Das atividades que desempenhou no Brasil, foi pandeirista do Bando da Lua, que acompanhou Carmem Miranda, ilustrador das obras de Jorge Amado, do qual era fraterno no amigo desde que passou a morar na Bahia. Foi parceiro de Paulo Vazzolini, autor de capas de livros de Gabriel Garcia Marques, ilustrador de “Macunaíma”, de Mário de Andrade, e autor do Memorial da América Latina, em São Paulo.


Carybé foi além das preocupações sociais e estéticas dos muralistas, propondo relevos e incrustações na pintura. Novas experiências são a tônica em seu trabalho, variando suportes e materiais. Barro, relevos em pedra, madeira, cimento, inclusões de ferro, vidro, metais, osso – Carybé multiplica-se como oleiro, carpinteiro, ferreiro, ourives. Segundo Jorge Amado, ninguém, no Brasil, contribuiu de forma mais evidente e verdadeiro para situar e exaltar essa contribuição do que mestre Carybé. Através da arte – desenhos, aquarelas, aguadas, óleos, talhas, painéis, livros – e através da ação pessoal numa participação cotidiana e criadora na vida popular baiana, tornou-se um dos cidadãos mais eminentes da urbe. Em sua obra, ele registrou de maneira expressiva os rituais do candomblé e valorizou as tradições trazidas da África pelos negros.


Na Bahia, como em todo o Brasil e muitos países do mundo, são marcantes os painéis de Carybé, em prédios públicos, bancos e mesmo edifícios residenciais. Suas obras fazem parte do acervo das mais respeitáveis instituições como o Museu de Arte Moderna de Nova Iorque, Fundação Gulbenkian, de Lisboa, Museu de Arte Moderna de São Paulo, Museu de Arte Moderna da Bahia e Fundação Raymundo de Castro Maya, Rio de Janeiro.

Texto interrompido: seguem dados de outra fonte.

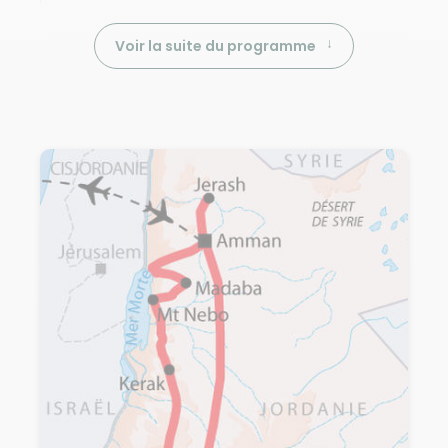
Voir la suite du programme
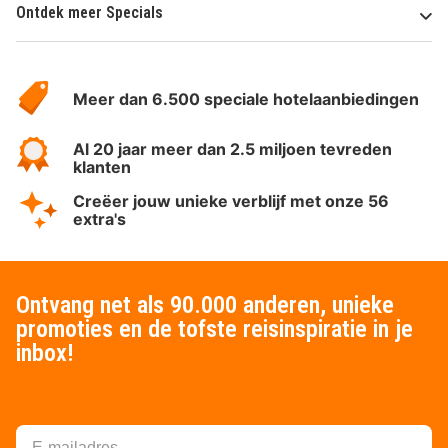
Ontdek meer Specials
Over
HotelSpecials
Meer dan 6.500 speciale hotelaanbiedingen
Al 20 jaar meer dan 2.5 miljoen tevreden
klanten
Creëer jouw unieke verblijf met onze 56
extra's
Ontvang net als 90.000 anderen, unieke
promoties en de tofste reisinspiratie in je
inbox!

Ele retratou a Bahia com uma verdade afetuosa – as mulatas angulosas, os capoeiristas longilíneos, os orixás, as vaquejadas. Seus desenhos têm um traço vigoroso e ao mesmo tempo guardam a delicadeza da visão singular de um baiano de coração sobre sua terra. Seus quadros a óleo transbordam luz e exuberância. Como os grandes mestres, o artista fez da arte sua vida. Um artista completo: desenhista, gravurista, escultor, escritor e pintor.